Originally posted by zany225 @ Just1MoreDave
Thanks! I think I understand how you would fix it. I took a look to my broken lens that sit on my desk. I saw the holes in the lever base underneath the screws. Aren't they too short for adjusting lever position? I think they are just about 3mm long. The screws size are about 1mm though.
Also, this might be silly questions, what brand of the set of screwdrivers should I have? Where can I get them? And what size should I buy?
I tried to take a part a broken lens with the "general jewelers screwdriver set" but they were too soft. The tiny screwdrivers tip were just damaged. And the screws just still sat there! lol.
You're only moving the lever enough for a half stop. I don't think it needs to move a lot.
I just got these: "JIS Type S Driver Set, Pollicis 4Pc by Moody Tools" through Amazon, sold by MicroTools. If you pull those up on Amazon, they'll also show you sets from Hozan, which I also got (version 2). The Hozan set is mostly for larger screws. The smallest size (labeled 00) will work OK but lenses often have smaller screws which concentrate too much pressure on the 00 size and ruin it. The Moody set has a 000 size. In the US, these drivers seem to always use Phillips designations for sizes, and it's really annoying sorting out whether the seller is trying to pawn off a Phillips or not.

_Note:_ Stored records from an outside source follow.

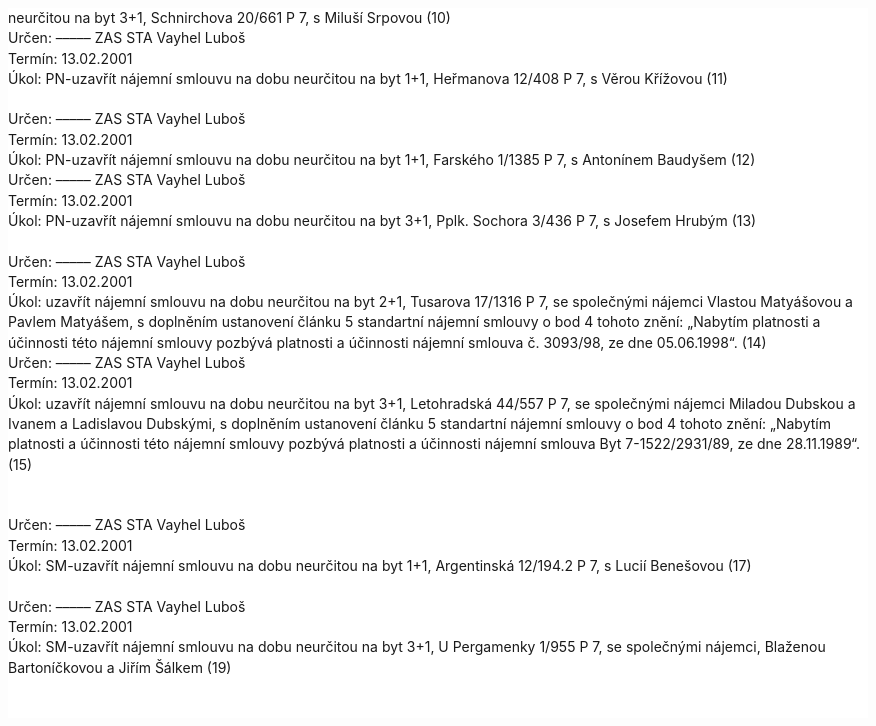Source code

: neurčitou na byt 3+1, Schnirchova 20/661 P 7, s Miluší Srpovou (10)<br>  Určen:	–––––	ZAS STA Vayhel Luboš<br>Termín: 13.02.2001<br>Úkol:	PN-uzavřít nájemní smlouvu na dobu neurčitou na byt 1+1, Heřmanova 12/408 P 7, s Věrou Křížovou (11)<br> <br> Určen:	–––––	ZAS STA Vayhel Luboš<br>Termín: 13.02.2001<br>Úkol:	PN-uzavřít nájemní smlouvu na dobu neurčitou na byt 1+1, Farského 1/1385 P 7, s Antonínem Baudyšem (12)<br>  Určen:	–––––	ZAS STA Vayhel Luboš<br>Termín: 13.02.2001<br>Úkol:	PN-uzavřít nájemní smlouvu na dobu neurčitou na byt 3+1, Pplk. Sochora 3/436 P 7, s Josefem Hrubým (13)<br> <br> Určen:	–––––	ZAS STA Vayhel Luboš<br>Termín: 13.02.2001<br>Úkol:	uzavřít nájemní smlouvu na dobu neurčitou na byt 2+1, Tusarova 17/1316 P 7, se společnými nájemci Vlastou Matyášovou a Pavlem Matyášem, s doplněním ustanovení článku 5 standartní nájemní smlouvy o bod 4 tohoto znění: „Nabytím platnosti a účinnosti této nájemní smlouvy pozbývá platnosti a účinnosti nájemní smlouva č. 3093/98, ze dne 05.06.1998“. (14)<br>  Určen:	–––––	ZAS STA Vayhel Luboš<br>Termín: 13.02.2001<br>Úkol:	uzavřít nájemní smlouvu na dobu neurčitou na byt 3+1, Letohradská 44/557 P 7, se společnými nájemci Miladou Dubskou a Ivanem a Ladislavou Dubskými, s doplněním ustanovení článku 5 standartní nájemní smlouvy o bod 4 tohoto znění: „Nabytím platnosti a účinnosti této nájemní smlouvy pozbývá platnosti a účinnosti nájemní smlouva Byt 7-1522/2931/89, ze dne 28.11.1989“. (15)<br> <br><br> Určen:	–––––	ZAS STA Vayhel Luboš<br>Termín: 13.02.2001<br>Úkol:	SM-uzavřít nájemní smlouvu na dobu neurčitou na byt 1+1, Argentinská 12/194.2 P 7, s Lucií Benešovou (17)<br> <br> Určen:	–––––	ZAS STA Vayhel Luboš<br>Termín: 13.02.2001<br>Úkol:	SM-uzavřít nájemní smlouvu na dobu neurčitou na byt 3+1, U Pergamenky 1/955  P 7, se společnými nájemci, Blaženou Bartoníčkovou a Jiřím Šálkem (19)<br> <br> 	 	<br> </div>
</div>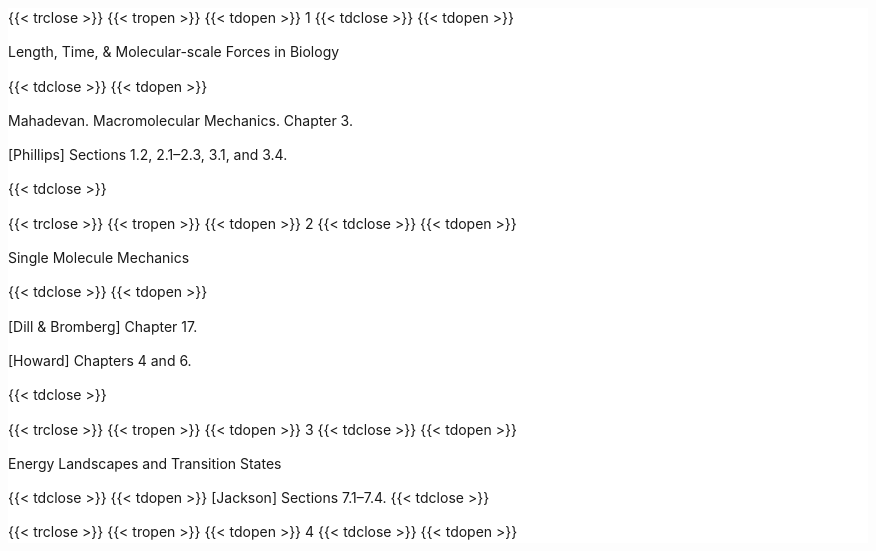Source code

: {{< trclose >}}
{{< tropen >}}
{{< tdopen >}}
1
{{< tdclose >}}
{{< tdopen >}}


Length, Time, & Molecular-scale Forces in Biology


{{< tdclose >}}
{{< tdopen >}}


Mahadevan. Macromolecular Mechanics. Chapter 3.

\[Phillips\] Sections 1.2, 2.1–2.3, 3.1, and 3.4.


{{< tdclose >}}

{{< trclose >}}
{{< tropen >}}
{{< tdopen >}}
2
{{< tdclose >}}
{{< tdopen >}}


Single Molecule Mechanics


{{< tdclose >}}
{{< tdopen >}}


\[Dill & Bromberg\] Chapter 17.

\[Howard\] Chapters 4 and 6.


{{< tdclose >}}

{{< trclose >}}
{{< tropen >}}
{{< tdopen >}}
3
{{< tdclose >}}
{{< tdopen >}}


Energy Landscapes and Transition States


{{< tdclose >}}
{{< tdopen >}}
\[Jackson\] Sections 7.1–7.4.
{{< tdclose >}}

{{< trclose >}}
{{< tropen >}}
{{< tdopen >}}
4
{{< tdclose >}}
{{< tdopen >}}
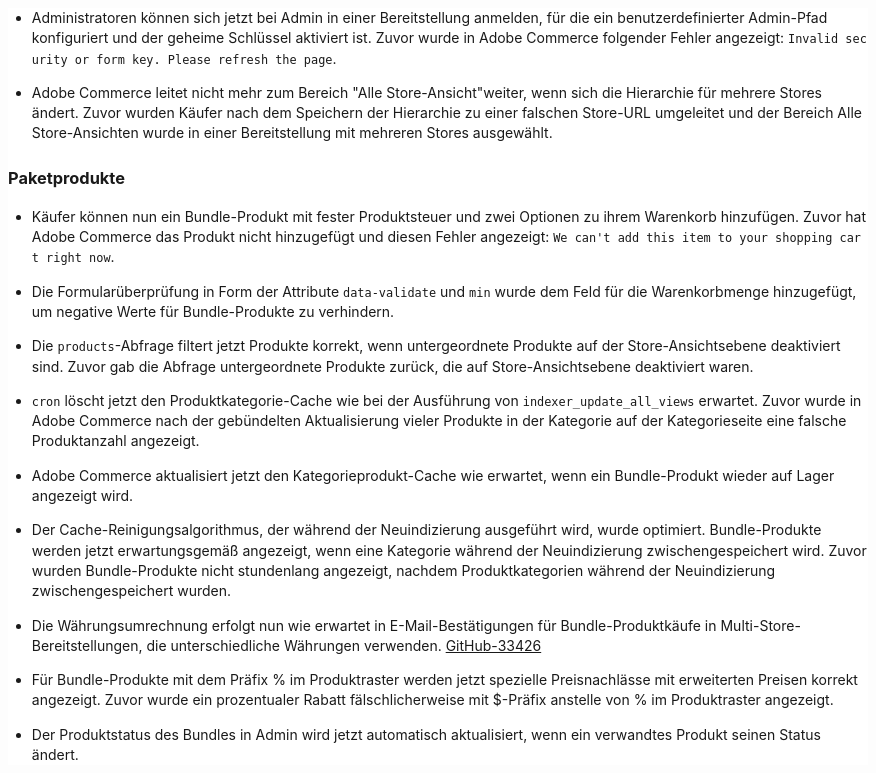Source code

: * Administratoren können sich jetzt bei Admin in einer Bereitstellung anmelden, für die ein benutzerdefinierter Admin-Pfad konfiguriert und der geheime Schlüssel aktiviert ist. Zuvor wurde in Adobe Commerce folgender Fehler angezeigt: `Invalid security or form key. Please refresh the page`.



* Adobe Commerce leitet nicht mehr zum Bereich &quot;Alle Store-Ansicht&quot;weiter, wenn sich die Hierarchie für mehrere Stores ändert. Zuvor wurden Käufer nach dem Speichern der Hierarchie zu einer falschen Store-URL umgeleitet und der Bereich Alle Store-Ansichten wurde in einer Bereitstellung mit mehreren Stores ausgewählt.

### Paketprodukte



* Käufer können nun ein Bundle-Produkt mit fester Produktsteuer und zwei Optionen zu ihrem Warenkorb hinzufügen. Zuvor hat Adobe Commerce das Produkt nicht hinzugefügt und diesen Fehler angezeigt: `We can't add this item to your shopping cart right now`.



* Die Formularüberprüfung in Form der Attribute `data-validate` und `min` wurde dem Feld für die Warenkorbmenge hinzugefügt, um negative Werte für Bundle-Produkte zu verhindern.



* Die `products`-Abfrage filtert jetzt Produkte korrekt, wenn untergeordnete Produkte auf der Store-Ansichtsebene deaktiviert sind. Zuvor gab die Abfrage untergeordnete Produkte zurück, die auf Store-Ansichtsebene deaktiviert waren.



* `cron` löscht jetzt den Produktkategorie-Cache wie bei der Ausführung von `indexer_update_all_views` erwartet. Zuvor wurde in Adobe Commerce nach der gebündelten Aktualisierung vieler Produkte in der Kategorie auf der Kategorieseite eine falsche Produktanzahl angezeigt.



* Adobe Commerce aktualisiert jetzt den Kategorieprodukt-Cache wie erwartet, wenn ein Bundle-Produkt wieder auf Lager angezeigt wird.



* Der Cache-Reinigungsalgorithmus, der während der Neuindizierung ausgeführt wird, wurde optimiert. Bundle-Produkte werden jetzt erwartungsgemäß angezeigt, wenn eine Kategorie während der Neuindizierung zwischengespeichert wird. Zuvor wurden Bundle-Produkte nicht stundenlang angezeigt, nachdem Produktkategorien während der Neuindizierung zwischengespeichert wurden.



* Die Währungsumrechnung erfolgt nun wie erwartet in E-Mail-Bestätigungen für Bundle-Produktkäufe in Multi-Store-Bereitstellungen, die unterschiedliche Währungen verwenden. [GitHub-33426](https://github.com/magento/magento2/issues/33426)



* Für Bundle-Produkte mit dem Präfix % im Produktraster werden jetzt spezielle Preisnachlässe mit erweiterten Preisen korrekt angezeigt. Zuvor wurde ein prozentualer Rabatt fälschlicherweise mit $-Präfix anstelle von % im Produktraster angezeigt.



* Der Produktstatus des Bundles in Admin wird jetzt automatisch aktualisiert, wenn ein verwandtes Produkt seinen Status ändert.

Originally posted by zany225 @ Just1MoreDave
1 more question.
How about the FA, or F lens that have the aperture ring. The question is if I adjust the lever position, then can I still change the aperture manually via aperture ring correctly? Won't the size of diaphragm be wrong when I change aperture?
Once you move off the A position and use the aperture ring's settings, the lens uses a separate mechanism to set the aperture blades. The camera relies on the lens to get that right and just shoves the lever fully up in M mode.